An astonishing array of guest stars turn up in this, too,
alongside that rather impressive – if much underused - main cast, including the
likes of Harry H Corbett, Shirley Anne Field, Christopher Biggins, Philip Bond,
Diana Dors, Michael Craig, Toyah Willcox, Burt Kwouk, Roy North, Lynda
Bellingham, Gorden Kaye, Sylvia Coleridge, and a whole load of people who would
end up as EastEnders one day.
Some of the supporting cast of sidekicks really are terribly
under-used, though, which is something of a shame, but, perhaps if they were
planning to make further series, those characters had more interesting
storylines lined up for them which were not to be.

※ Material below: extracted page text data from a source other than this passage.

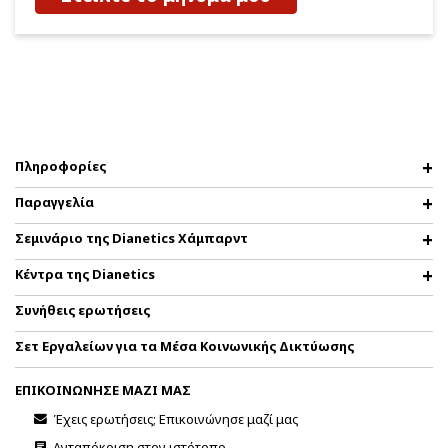
Πληροφορίες
Παραγγελία
Σεμινάριο της Dianetics Χάμπαρντ
Κέντρα της Dianetics
Συνήθεις ερωτήσεις
Σετ Εργαλείων για τα Μέσα Κοινωνικής Δικτύωσης
ΕΠΙΚΟΙΝΩΝΗΣΕ ΜΑΖΙ ΜΑΣ
Έχεις ερωτήσεις; Επικοινώνησε μαζί μας
Ανταπόκριση στον ιστότοπο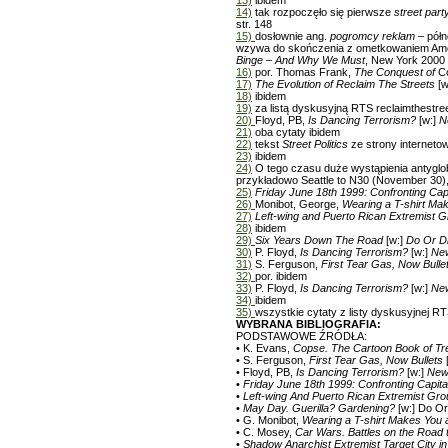
14)
tak rozpoczęło się pierwsze
street part
str. 148
15)
dosłownie ang.
pogromcy reklam
– półn
wzywa do skończenia z ometkowaniem Ameryk
Binge – And Why We Must
, New York 2000
16)
por. Thomas Frank,
The Conquest of
Co
17)
The Evolution of Reclaim The Streets
[w
18)
ibidem
19)
za listą dyskusyjną RTS reclaimthestre
20)
Floyd, PB,
Is Dancing Terrorism?
[w:]
N
21)
oba cytaty ibidem
22)
tekst
Street Politics
ze strony internetow
23)
ibidem
24)
O tego czasu duże wystąpienia antygloba
przykładowo Seattle to N30 (November 30), 
25)
Friday June 18th 1999: Confronting Cap
26)
Monibot, George,
Wearing a T-shirt Mak
27)
Left-wing and Puerto Rican Extremist 
28)
ibidem
29)
Six Years Down The Road
[w:]
Do Or D
30)
P. Floyd,
Is Dancing Terrorism?
[w:]
New
31)
S. Ferguson,
First Tear Gas, Now Bulle
32)
por. ibidem
33)
P. Floyd,
Is Dancing Terrorism?
[w:]
New
34)
ibidem
35)
wszystkie cytaty z listy dyskusyjnej R
WYBRANA BIBLIOGRAFIA:
PODSTAWOWE ŹRÓDŁA:
• K. Evans,
Copse. The Cartoon Book of Tre
• S. Ferguson,
First Tear Gas, Now Bullets
• Floyd, PB,
Is Dancing Terrorism?
[w:]
News
•
Friday June 18th 1999: Confronting Capit
•
Left-wing And Puerto Rican Extremist Gr
•
May Day. Guerilla? Gardening?
[w:] Do O
• G. Monibot,
Wearing a T-shirt Makes You a
• C. Mosey,
Car Wars. Battles on the Road
•
Shadow Anarchist Extremist Target City in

So, here I find myself pondering upon SHOESTRING, broadcast
on the BBC over those two series in 1979 and 1980, and I do have to remind myself
that it was very popular indeed. So much so, in fact, that when its star Trevor
Eve refused to make any more and go off and pursue his stage career instead,
the BBC had to sit down with its producers and come up with something similar
but different, and because, as I mentioned earlier, that “something” turned out
to be the phenomenally successful BERGERAC, it all turned out rather well in
the end really, given that Jim Bergerac did have his own set of quirks, but
fewer of them, so lessons had obviously been learned.
And, of course, “Shouting Trevor” would get back on the BBC
eventually with the long-running WAKING THE DEAD series - in which he got to
shout a heck of a lot – so all is ultimately forgiven in telly-land.
But SHOESTRING is something of a curate’s egg of a series;
good in parts, and sometimes very good indeed, and, even when it does fall
towards the risible, it’s still a terrifically “watchable” series, one which I
found myself devouring all twenty-one episodes of in slightly over a fortnight
earlier on in the year, so it can’t be all that bad, can it?